City and Police to Counteract Domestic Violence Skip to content

City and Police to Counteract Domestic Violence

Mayor of Reykjavík Dagur B. Eggertsson and Chief of the Reykjavík Metropolitan Police Sigríður Björk Guðjónsdóttir signed an agreement on joint measures to counteract domestic violence and improve services and work methods when dealing with such cases on Monday.

The goal with the cooperation is to improve the distribution of information and work methods when dealing with cases of domestic violence to guarantee the safety of residents in their homes, provide better service to the victims and actors of domestic violence, as well as improve the condition of children living with domestic violence, as stated in a press release from the City of Reykjavík.

A study on violence against women carried out by the University of Iceland’s ICE-CCFR research and educational institution on behalf the Ministry for Social Affairs in 2010, concluded that 22 percent of women in Iceland had been subject to violence in an intimate relationship at some point after the age of 16.

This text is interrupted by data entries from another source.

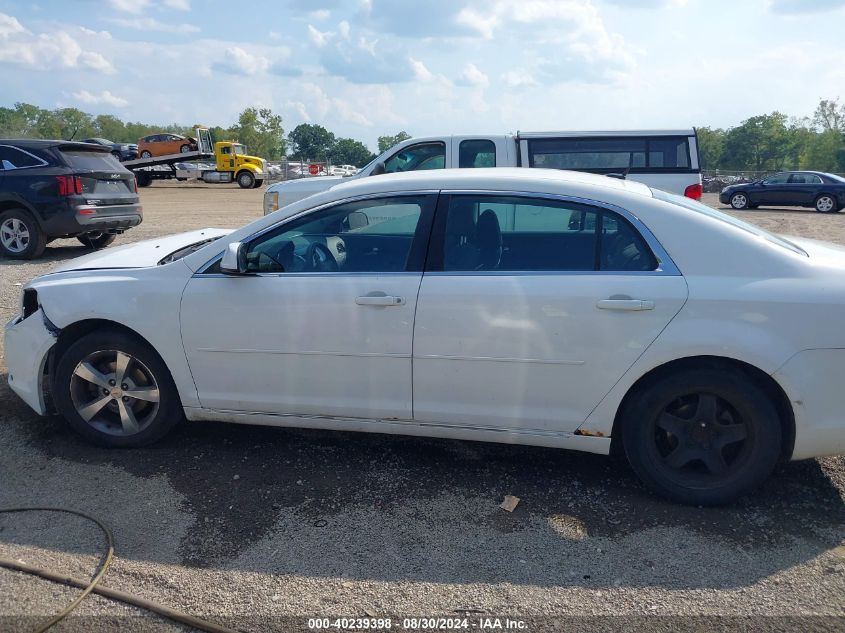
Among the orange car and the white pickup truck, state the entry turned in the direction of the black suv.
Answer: the white pickup truck

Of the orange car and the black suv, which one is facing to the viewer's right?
the orange car

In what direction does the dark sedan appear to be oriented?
to the viewer's left

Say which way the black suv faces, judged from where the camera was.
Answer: facing away from the viewer and to the left of the viewer

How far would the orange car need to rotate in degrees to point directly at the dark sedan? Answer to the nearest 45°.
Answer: approximately 45° to its right

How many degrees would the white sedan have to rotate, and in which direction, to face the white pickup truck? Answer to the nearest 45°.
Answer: approximately 90° to its right

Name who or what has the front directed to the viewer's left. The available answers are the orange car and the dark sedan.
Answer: the dark sedan

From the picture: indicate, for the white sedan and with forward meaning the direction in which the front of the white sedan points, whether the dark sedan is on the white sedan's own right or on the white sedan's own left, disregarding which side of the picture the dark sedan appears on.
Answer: on the white sedan's own right

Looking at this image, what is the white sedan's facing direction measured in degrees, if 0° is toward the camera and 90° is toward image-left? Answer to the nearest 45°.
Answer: approximately 90°

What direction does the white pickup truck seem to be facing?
to the viewer's left

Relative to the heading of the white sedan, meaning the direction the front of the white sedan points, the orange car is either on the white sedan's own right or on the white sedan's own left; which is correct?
on the white sedan's own right

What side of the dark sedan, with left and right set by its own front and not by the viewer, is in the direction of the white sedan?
left

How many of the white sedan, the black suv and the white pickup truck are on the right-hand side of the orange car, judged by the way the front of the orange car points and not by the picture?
3

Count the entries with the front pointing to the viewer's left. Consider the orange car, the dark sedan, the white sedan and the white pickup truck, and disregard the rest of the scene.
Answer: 3

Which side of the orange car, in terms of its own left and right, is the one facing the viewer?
right
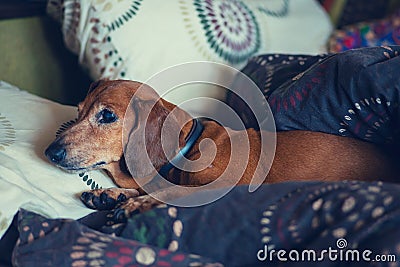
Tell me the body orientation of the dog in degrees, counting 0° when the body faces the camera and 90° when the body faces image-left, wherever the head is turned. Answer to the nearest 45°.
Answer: approximately 90°

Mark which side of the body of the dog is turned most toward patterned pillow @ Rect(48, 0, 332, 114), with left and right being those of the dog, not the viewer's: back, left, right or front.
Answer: right

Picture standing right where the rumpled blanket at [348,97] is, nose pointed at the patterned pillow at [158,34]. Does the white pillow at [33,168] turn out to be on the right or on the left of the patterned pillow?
left
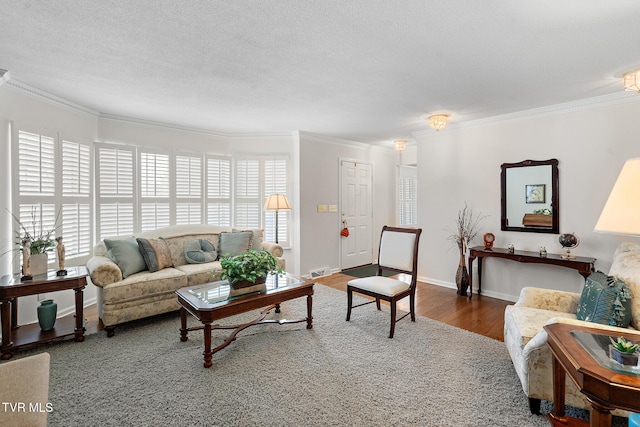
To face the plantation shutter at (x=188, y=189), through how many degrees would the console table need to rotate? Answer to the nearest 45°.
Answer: approximately 45° to its right

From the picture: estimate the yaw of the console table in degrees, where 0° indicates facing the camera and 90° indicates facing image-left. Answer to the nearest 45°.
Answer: approximately 45°

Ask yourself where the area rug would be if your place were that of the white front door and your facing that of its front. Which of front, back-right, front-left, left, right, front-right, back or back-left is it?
front-right

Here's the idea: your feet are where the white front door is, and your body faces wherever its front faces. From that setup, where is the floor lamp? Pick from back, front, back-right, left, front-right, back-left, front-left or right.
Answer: right

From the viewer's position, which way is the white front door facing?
facing the viewer and to the right of the viewer

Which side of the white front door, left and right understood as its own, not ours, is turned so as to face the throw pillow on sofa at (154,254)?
right

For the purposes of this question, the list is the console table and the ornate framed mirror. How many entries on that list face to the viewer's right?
0

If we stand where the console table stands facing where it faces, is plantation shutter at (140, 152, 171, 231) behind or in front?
in front

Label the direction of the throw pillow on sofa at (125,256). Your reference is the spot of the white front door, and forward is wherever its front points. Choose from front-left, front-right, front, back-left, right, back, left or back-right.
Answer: right

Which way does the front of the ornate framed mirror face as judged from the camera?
facing the viewer and to the left of the viewer

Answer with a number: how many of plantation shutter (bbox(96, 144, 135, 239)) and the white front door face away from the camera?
0
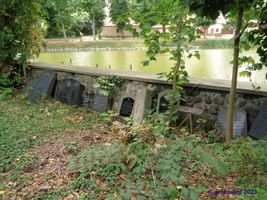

In 2013, Reykjavík Metropolitan Police received 593 notifications on domestic disturbances in the capital, of which 438 cases were registered as conflicts and 155 as violence.

The City of Reykjavík Department of Child Protection received 69 notifications of domestic disturbances at homes with children from January to August 2014, of which 54 were made by the police.

No studies have been carried out in Iceland on domestic violence men are subject to, as pointed out on the police’s website.